Task to complete » If a line includes the word "input", it belongs in the count; state the total for the data below and add nothing.

Data section »
┌──
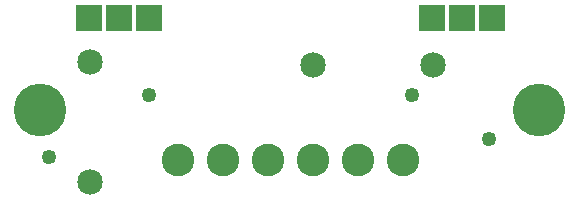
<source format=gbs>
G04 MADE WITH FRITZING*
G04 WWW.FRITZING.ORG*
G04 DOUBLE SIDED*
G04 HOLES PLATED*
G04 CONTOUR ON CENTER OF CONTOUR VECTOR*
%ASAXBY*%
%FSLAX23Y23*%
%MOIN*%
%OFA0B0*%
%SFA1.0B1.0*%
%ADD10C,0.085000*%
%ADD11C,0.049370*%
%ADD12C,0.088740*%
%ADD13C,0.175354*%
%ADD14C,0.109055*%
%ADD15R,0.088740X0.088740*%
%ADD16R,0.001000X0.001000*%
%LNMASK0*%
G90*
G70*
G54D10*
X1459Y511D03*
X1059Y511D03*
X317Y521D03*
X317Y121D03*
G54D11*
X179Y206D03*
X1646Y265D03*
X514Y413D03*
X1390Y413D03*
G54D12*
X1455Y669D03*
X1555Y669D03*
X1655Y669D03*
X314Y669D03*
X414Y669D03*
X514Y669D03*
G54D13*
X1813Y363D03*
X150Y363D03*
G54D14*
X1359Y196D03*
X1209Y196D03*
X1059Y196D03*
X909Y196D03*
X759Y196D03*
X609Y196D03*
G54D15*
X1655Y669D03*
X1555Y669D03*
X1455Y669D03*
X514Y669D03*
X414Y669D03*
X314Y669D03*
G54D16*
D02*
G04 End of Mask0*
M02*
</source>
└──
┌──
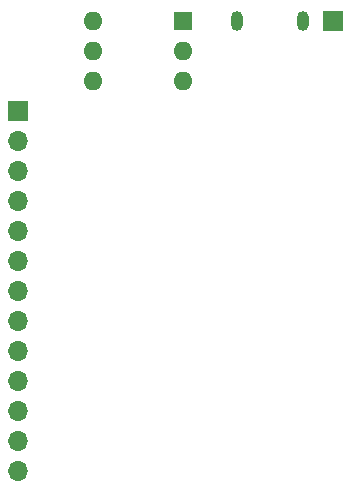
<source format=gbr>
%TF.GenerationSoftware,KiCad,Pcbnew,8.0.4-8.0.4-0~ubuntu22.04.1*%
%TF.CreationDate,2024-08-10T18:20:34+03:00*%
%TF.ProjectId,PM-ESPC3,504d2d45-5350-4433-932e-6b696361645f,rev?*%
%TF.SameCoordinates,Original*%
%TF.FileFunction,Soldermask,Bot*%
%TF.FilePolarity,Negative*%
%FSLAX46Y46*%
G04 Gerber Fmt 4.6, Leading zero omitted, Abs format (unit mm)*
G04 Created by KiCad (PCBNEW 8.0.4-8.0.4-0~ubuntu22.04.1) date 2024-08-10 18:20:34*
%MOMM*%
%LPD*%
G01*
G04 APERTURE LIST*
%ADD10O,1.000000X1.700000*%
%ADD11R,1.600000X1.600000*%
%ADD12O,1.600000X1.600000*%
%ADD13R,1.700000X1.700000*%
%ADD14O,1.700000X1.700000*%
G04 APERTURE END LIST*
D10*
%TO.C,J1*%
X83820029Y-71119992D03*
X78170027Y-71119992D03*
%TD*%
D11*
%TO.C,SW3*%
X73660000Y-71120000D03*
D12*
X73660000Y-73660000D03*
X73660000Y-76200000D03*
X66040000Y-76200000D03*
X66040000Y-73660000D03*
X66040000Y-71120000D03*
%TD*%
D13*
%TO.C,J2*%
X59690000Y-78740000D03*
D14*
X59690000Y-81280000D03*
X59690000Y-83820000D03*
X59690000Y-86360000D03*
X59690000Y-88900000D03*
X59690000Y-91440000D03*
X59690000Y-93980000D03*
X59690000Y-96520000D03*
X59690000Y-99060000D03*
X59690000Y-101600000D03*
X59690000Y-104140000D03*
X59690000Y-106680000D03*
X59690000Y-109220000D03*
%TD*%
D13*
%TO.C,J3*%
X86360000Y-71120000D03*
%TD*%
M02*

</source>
└──
┌──
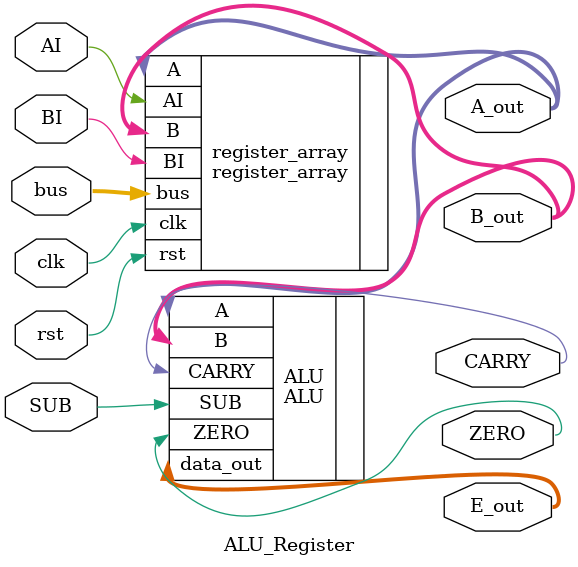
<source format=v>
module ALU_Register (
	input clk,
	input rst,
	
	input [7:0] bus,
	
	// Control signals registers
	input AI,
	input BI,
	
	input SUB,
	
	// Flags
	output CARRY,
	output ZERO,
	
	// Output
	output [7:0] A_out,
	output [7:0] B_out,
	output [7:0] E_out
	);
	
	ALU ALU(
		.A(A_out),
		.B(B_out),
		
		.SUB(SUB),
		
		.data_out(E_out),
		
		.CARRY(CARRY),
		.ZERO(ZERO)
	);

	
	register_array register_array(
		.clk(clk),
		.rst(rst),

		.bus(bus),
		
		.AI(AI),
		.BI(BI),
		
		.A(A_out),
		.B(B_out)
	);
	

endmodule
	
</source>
└──
Written answer » 6